Article ::
[start]
Energy management of HEVs – fuel optimal control
A plug-in hybrid vehicle driving along a frequently recurring route should be able to decide by itself when it is optimal to use the battery. Such a strategy could be much more energy efficient than the conventional way of first depleting the battery and then proceeding with charge sustaining operation. PhD student Viktor Larsson investigates how to minimize the energy consumption by letting the vehicle autonomousy identify the route and calculate when the battery should be used.
- The coming route can be identified either using the GPS-based navigation system or the vehicle could try to identify the route autonomously using historical driving patterns. Next, an optimization problem is solved to determine when the battery should be used, explains Viktor Larsson. He continues:
- The aim of my research is to find out to which degree energy consumption can be reduced by using optimal control strategies based on a simple model of the hybrid electric powertrain. I hope that this knowledge will increase the understanding in both industry and academy of how optimal control can be used for hybrid electric drivelines.
The researchers have produced a method for automatic recognition of recurring routes from logged driving data, and to precompute optimal control strategies for these routes. In addition, Viktor Larsson has developed methods to render the computations more effective in terms of computation time and memory requirements.
-There has been a good deal of research in this area during the last ten years, but nevertheless we have managed to produce results with news value, says Bo Egardt, supervisor of the project. He continues that despite the use of relatively well-known methods, the research offers many challenges, such as the level of detail in the models or mathematical formulations of practically relevant problems.
[end]
What to do :: Copy the portion of the hybrid vehicle article between "- The coming" and "hybrid electric drivelines.", inclusive, word for word.

[Collection entries]
[start]
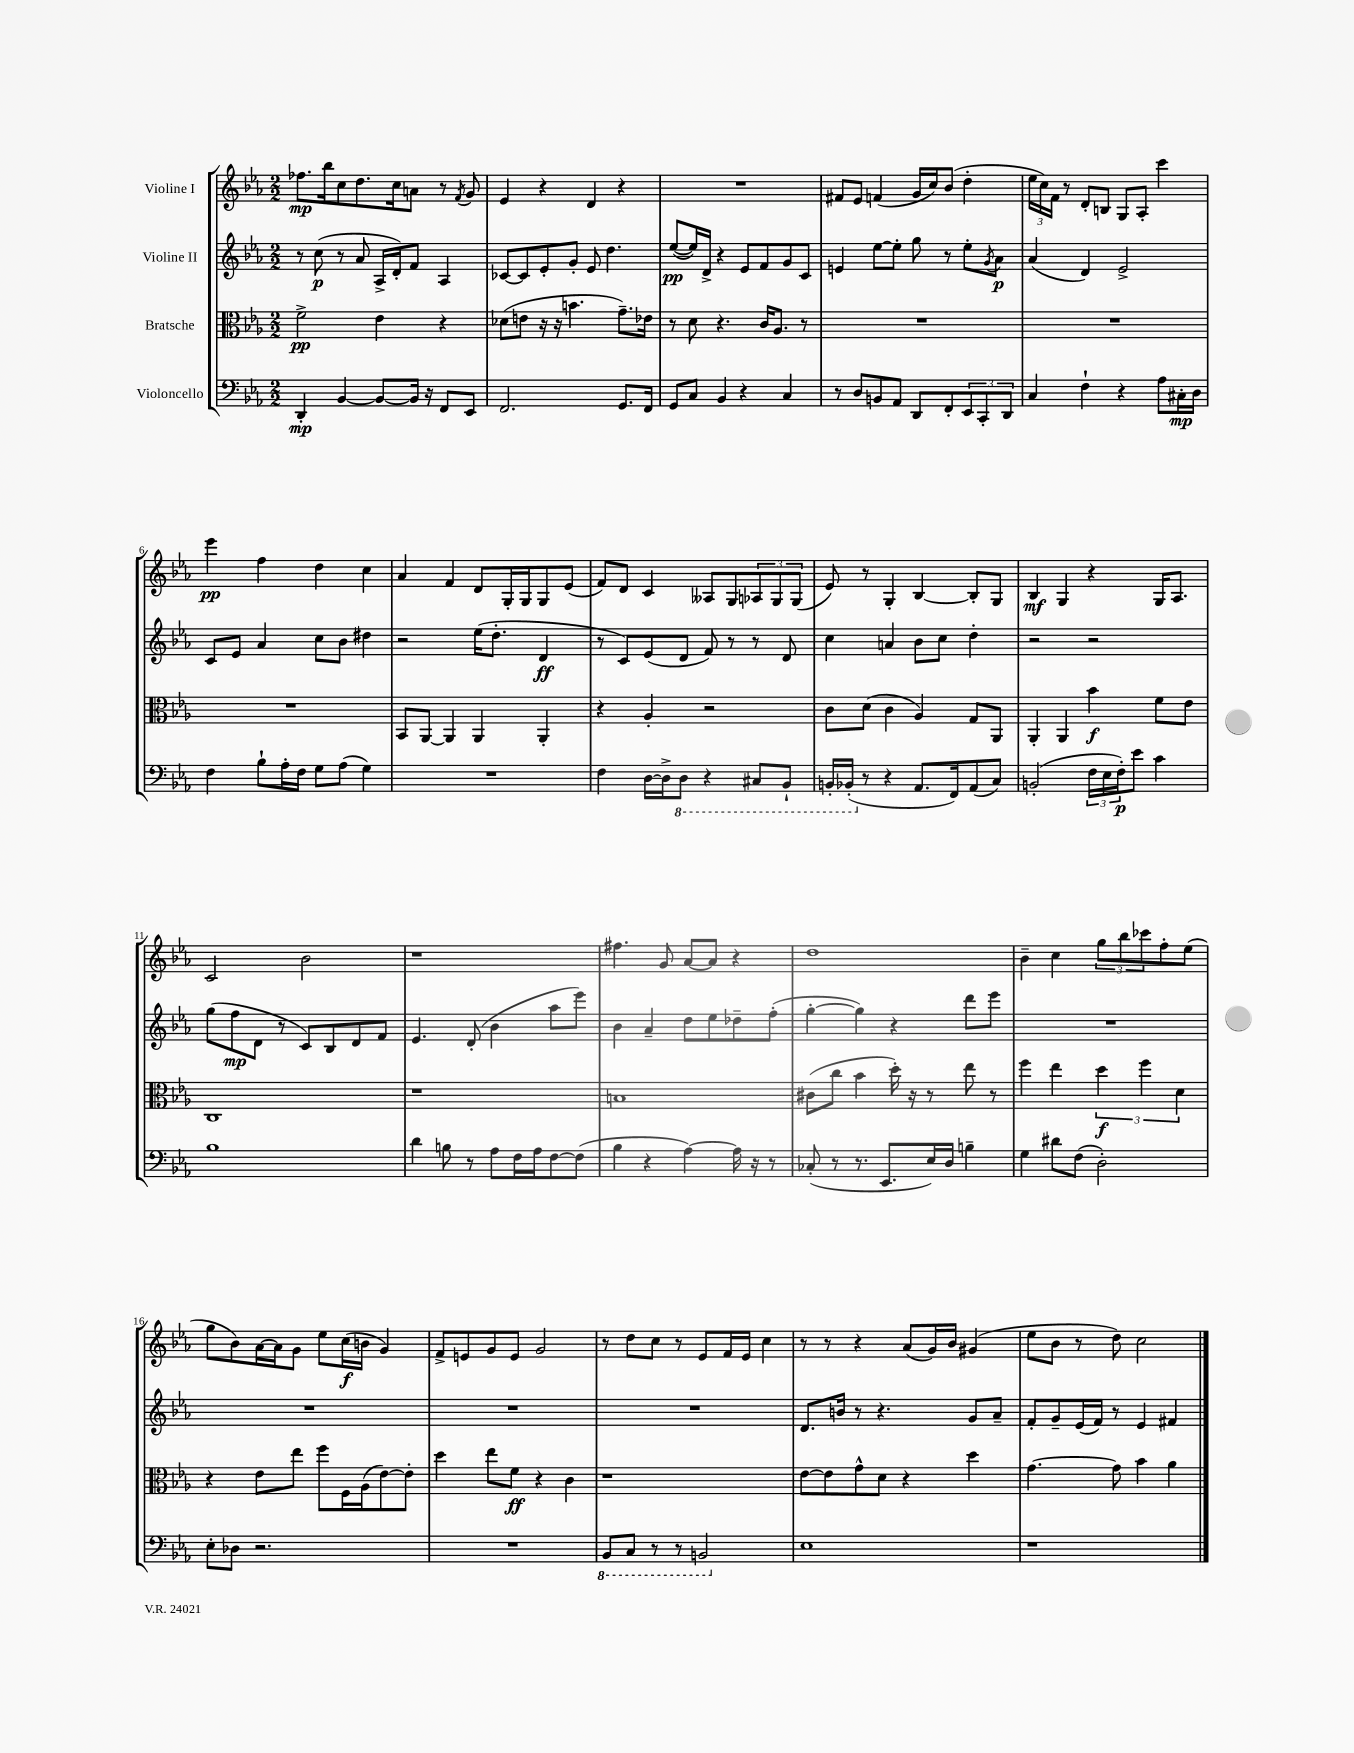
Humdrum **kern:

**kern	**kern	**kern	**kern
*staff4	*staff3	*staff2	*staff1
*clefF4	*clefC3	*clefG2	*clefG2
*k[b-e-a-]	*k[b-e-a-]	*k[b-e-a-]	*k[b-e-a-]
*M2/2	*M2/2	*M2/2	*M2/2
4DD'/	2f^\	8r	8.ff-\L
.	.	(8cc\	.
.	.	.	16bb-\k
[4BB-/	.	8r	8cc\
.	.	8a-/	8.dd\
8BB-/_L	4e-\	16A-^/LL	.
.	.	16d'/J)	16cc\k
16BB-/]Jk	.	8f/J	8a\J
16r	.	.	.
8FF/L	4r	4A-/	8r
.	.	.	8qf/
8EE-/J	.	.	8g/
=	=	=	=
2.FF/	(8d-\L	[8c-/L	4e-/
.	8e\J	8c-/]	.
.	16r	8e-'/	4r
.	16r	.	.
.	4.b\	8g'/J	.
.	.	8e-/	4d/
.	.	4.dd\	.
8.GG/L	8.g~\L)	.	4r
16FF/Jk	16e-\Jk	.	.
=	=	=	=
8GG/L	8r	([8ee-/L	1r
8C/J	8d\	16ee-/]L)	.
.	.	16d^/JJ	.
4BB-/	4.r	4r	.
4r	.	8e-/L	.
.	16c/LK	8f/	.
.	8.A-/J	.	.
4C/	.	8g/	.
.	8r	8c/J	.
=	=	=	=
8r	1r	4e/	8f#/L
8D/L	.	.	8e-/J
8BB/	.	[8ee-\L	(4f/
8AA-/J	.	8ee-'\]J	.
8DD/L	.	8gg\	16g/LL
.	.	.	16cc/J)
8FF'/	.	8r	(8b-/J
12EE-/	.	8ee-'\L	4dd'\
12CC'/	.	.	.
.	.	8qg/	.
.	.	8a-\J	.
12DD/J	.	.	.
=	=	=	=
4C/	1r	(4a-/	24ee-\LL
.	.	.	24cc\)
.	.	.	24f\JJ
.	.	.	8r
4F`\	.	4d/)	8d'/L
.	.	.	8B/J
4r	.	2e-^/	8G/L
.	.	.	8A-'/J
8A-\L	.	.	4ccc\
16C#'\L	.	.	.
16D\JJ	.	.	.
=	=	=	=
4F\	1r	8c/L	4eee-\
.	.	8e-/J	.
8B-`\L	.	4a-/	4ff\
16A-'\L	.	.	.
16F\JJ	.	.	.
8G\L	.	8cc\L	4dd\
(8A-\J	.	8b-\J	.
4G\)	.	4dd#\	4cc\
=	=	=	=
1r	8BB-/L	2r	4a-/
.	[8AA-/J	.	.
.	4AA-/]	.	4f/
.	4AA-/	(16ee-\LK	8d/L
.	.	8.dd'\J	.
.	.	.	16G'/L
.	.	.	16G/J
.	4AA-'/	4d/	8G/
.	.	.	(8e-/J
=	=	=	=
4F\	4r	8r	8f/L)
.	.	8c/L)	8d/J
[16D\LL	4A-'/	(8e-/	4c/
16D^\]J	.	.	.
8DD\J	.	8d/J	.
4r	2r	8f/)	8A--/L
.	.	8r	8G/
8CC#/L	.	8r	12A-/
.	.	.	12G/
8BBB-`/J	.	8d/	.
.	.	.	(12G/J
=	=	=	=
16BBB'/LL	8c\L	4cc\	8e-/)
(16BBB-'/JJ	.	.	.
8r	(8d\J	.	8r
4r	4c\	4a/	4G'/
8.AA-/L	4A-/)	8b-\L	[4B-/
.	.	8cc\J	.
16FF/k)	.	.	.
(8AA-/	8G/L	4dd'\	8B-'/]L
8C/J)	8AA-/J	.	8G/J
=	=	=	=
(2BB'/	4AA-'/	2r	4B-/
.	4AA-/	.	4G/
24F\LL	4b-\	2r	4r
24E-\	.	.	.
24F'\J)	.	.	.
8e-\J	.	.	.
4c\	8f\L	.	16G/LK
.	.	.	8.A-/J
.	8e-\J	.	.
=	=	=	=
1B-	1C	(8gg\L	2c/
.	.	8ff\	.
.	.	8d\J	.
.	.	8r	.
.	.	8c/L)	2b-\
.	.	8B-/	.
.	.	8d/	.
.	.	8f/J	.
=	=	=	=
4d\	1r	4.e-/	1r
8B\	.	.	.
8r	.	(8d'/	.
8A-\L	.	4b-\	.
16F\L	.	.	.
16A-\J	.	.	.
[8F\	.	8aa-\L	.
(8F\]J	.	8eee-\J)	.
=	=	=	=
4B-\	1B	4b-\	4.ff#\
4r	.	4a-~/	.
.	.	.	8g/
[4A-\)	.	8dd\L	[8a-/L
.	.	8ee-\	8a-/]J
16A-\]	.	8dd-~\	4r
16r	.	.	.
8r	.	(8ff'\J	.
=	=	=	=
(8C-'/	(8c#\L	[4gg'\	1dd
8r	8cc\J	.	.
8.r	4b-\	4gg\])	.
8.EE-/L	.	.	.
.	16dd'\)	4r	.
.	16r	.	.
16E-/L)	8r	.	.
16D/JJ	.	.	.
4B~\	8ee-\	8ddd\L	.
.	8r	8eee-\J	.
=	=	=	=
4G\	4ff\	1r	4b-~\
8d#\L	4ee-\	.	4cc\
(8F\J	.	.	.
2D'\)	6dd\	.	12gg\L
.	.	.	12bb-\
.	6ff\	.	12ccc-\
.	.	.	8ff'\
.	6d\	.	.
.	.	.	(8ee-\J
=	=	=	=
8E-'\L	4r	1r	8gg\L
8D-\J	.	.	8b-\)
2.r	8e-\L	.	[16a-\L
.	.	.	16a-\]J
.	8ee-\J	.	8g\J
.	8ff\L	.	8ee-\L
.	16F\L	.	(16cc\L
.	(16A-\J	.	16b\JJ
.	[8e-\)	.	4g/)
.	8e-'\]J	.	.
=	=	=	=
1r	4dd\	1r	8f^/L
.	.	.	8e/
.	8ee-\L	.	8g/
.	8f\J	.	8e/J
.	4r	.	2g/
.	4c\	.	.
=	=	=	=
8BBB-/L	1r	1r	8r
8CC/J	.	.	8dd\L
8r	.	.	8cc\J
8r	.	.	8r
2BBB/	.	.	8e-/L
.	.	.	16f/L
.	.	.	16e-/JJ
.	.	.	4cc\
=	=	=	=
1E-	[8e-\L	8.d/L	8r
.	8e-\]	.	8r
.	.	16b/Jk	.
.	8g^^\	8r	4r
.	8d\J	4.r	.
.	4r	.	(8a-/L
.	.	.	16g/L)
.	.	.	16b-/JJ
.	4dd\	8g/L	(4g#/
.	.	8a-~/J	.
=	=	=	=
1r	[4.g\	8f'/L	8ee-\L
.	.	8g~/	8b-\J
.	.	(16e-/L	8r
.	.	16f/JJ)	.
.	8g\]	8r	8dd\)
.	4b-\	4e-/	2cc\
.	4a-\	4f#/	.
==	==	==	==
*-	*-	*-	*-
[end]
Solution for this task ::
- The coming route can be identified either using the GPS-based navigation system or the vehicle could try to identify the route autonomously using historical driving patterns. Next, an optimization problem is solved to determine when the battery should be used, explains Viktor Larsson. He continues:
- The aim of my research is to find out to which degree energy consumption can be reduced by using optimal control strategies based on a simple model of the hybrid electric powertrain. I hope that this knowledge will increase the understanding in both industry and academy of how optimal control can be used for hybrid electric drivelines.